Dual-readout calorimetry is a novel detector technique which has received good attention in the last few years. One version of the latter, named ADRIANO (A Dual-Readout Integrally Active Non-segmented Option), is currently under development at Fermilab by the T1015 Collaboration. The picture below shows three ADRIANO prototypes tested at FTBF in 2015.


It is based on the two simultaneous measurements of the energy deposited by a hadronic or electromagnetic shower into two media with different properties. The first medium is usually a plastic scintillator (or any substance producing scintillating light). Consequently, any charged particle depositing energy in that medium will produce scintillation and will make a signal in the corresponding electronics.  The second medium is usually a heavy glass with high refractive index (nD >1.8) and high density (ρ >1.8). This medium will only be sensitive to charged particles with large velocity, such that light is emitted via the Cerenkov effect. Consequently, only the charged electromagnetic component of the shower (namely: electrons and positrons) or photons producing pairs will produce a signal in the corresponding electronics. Furthermore, the high density of the medium will make it an ideal integrally active absorber for all particles impinging on the detector. Summing the Cerenkov (C) and the scintillation (S) signal one has the total energy of the detected particle. Furthermore, by comparing the scintillation (S) vs. the Cerenkov (C) signals one also has information about the ID of the particle which generated the shower. This is shown, for example, in the plot below for simulated particles with Ekin=100 MeV.

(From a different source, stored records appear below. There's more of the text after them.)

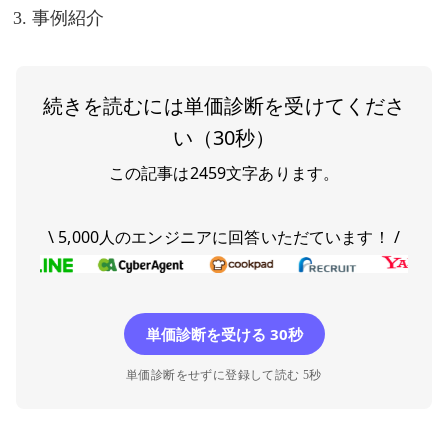
事例紹介
続きを読むには単価診断を受けてくださ
い（30秒）
この記事は
2459
文字あります。
\ 5,000人のエンジニアに回答いただています！ /
単価診断を受ける 30秒
単価診断をせずに登録して読む 5秒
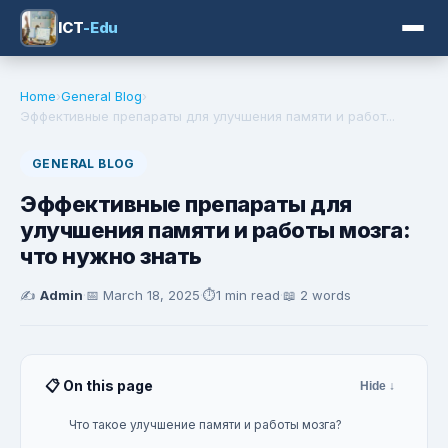
ICT
-Edu
Home
›
General Blog
›
Эффективные препараты для улучшения памяти и работ...
GENERAL BLOG
Эффективные препараты для
улучшения памяти и работы мозга:
что нужно знать
✍️
Admin
·
📅
March 18, 2025
·
⏱️
1 min read
·
📖 2 words
📋 On this page
Hide ↓
Что такое улучшение памяти и работы мозга?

The main advantage of using an ADRIANO calorimeter for detecting the photons from the η decay is that the nasty background from most neutrons entering the detector could be easily rejected. Furthermore, the different behavior in terms of S vs. C of muons and pions will help the double aerogel systems in disentangling the signals from the two different types of particles. The ADRIANO calorimeter corresponds to the outermost blue dodecagon in the sketch of the detector at the beginning of this page.

The Muon Polarimeter

The muon polarimeter (the green bars in the detector sketch) is an array of plastic scintillators inserted between the inner and the outer shells of ADRIANO. They have the task of counting the number of electrons and positrons emitted when a muon is stopped inside the ADRIANO calorimeter. This happens in a short range of depths after the muon has lost all of its energy. The initial polarization of the muon is not lost in this process since the ADRIANO lead-glass is homogenous and isoscalar. If the muon carries a non-null polarization, the electrons (or positrons) are emitted non-isotopically in the solenoidal magnetic field. The muon polarimeter will count those electrons: any unbalance in the left-right or front-backward counting is associated with a non-null transverse or longitudinal polarization of the initial muon.

The Photon Polarimeter

The photon polarimeter (the purple ring in the sketch of the detector) works on the same principles as the muon polarimeter. A 5 mm thick scintillating plate is inserted inside the volume of the OTPC. When a photon hits that material it has a finite probability of converting into a e+e- pair. If the circular polarization of the photon is zero, then the decaying pair has an isotropic distribution inside the 0.6 T solenoidal magnetic field. Otherwise, the asymmetry of the direction of the e+e- pair will provide an estimate of the polarization of the initial photon.